Please repeat the data exactly. Any picture in it stays out.
=== Supplied information ===
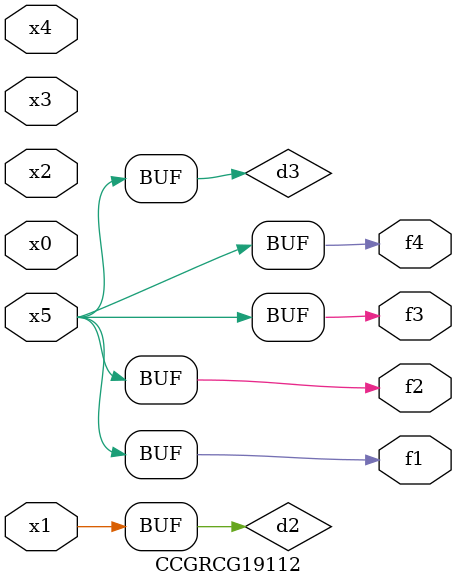
<source format=v>
module CCGRCG19112(
	input x0, x1, x2, x3, x4, x5,
	output f1, f2, f3, f4
);

	wire d1, d2, d3;

	not (d1, x5);
	or (d2, x1);
	xnor (d3, d1);
	assign f1 = d3;
	assign f2 = d3;
	assign f3 = d3;
	assign f4 = d3;
endmodule

</source>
===
Response below
<source format=v>
module CCGRCG19112(
	input x0, x1, x2, x3, x4, x5,
	output f1, f2, f3, f4
);

	wire d1, d2, d3;

	not (d1, x5);
	or (d2, x1);
	xnor (d3, d1);
	assign f1 = d3;
	assign f2 = d3;
	assign f3 = d3;
	assign f4 = d3;
endmodule

</source>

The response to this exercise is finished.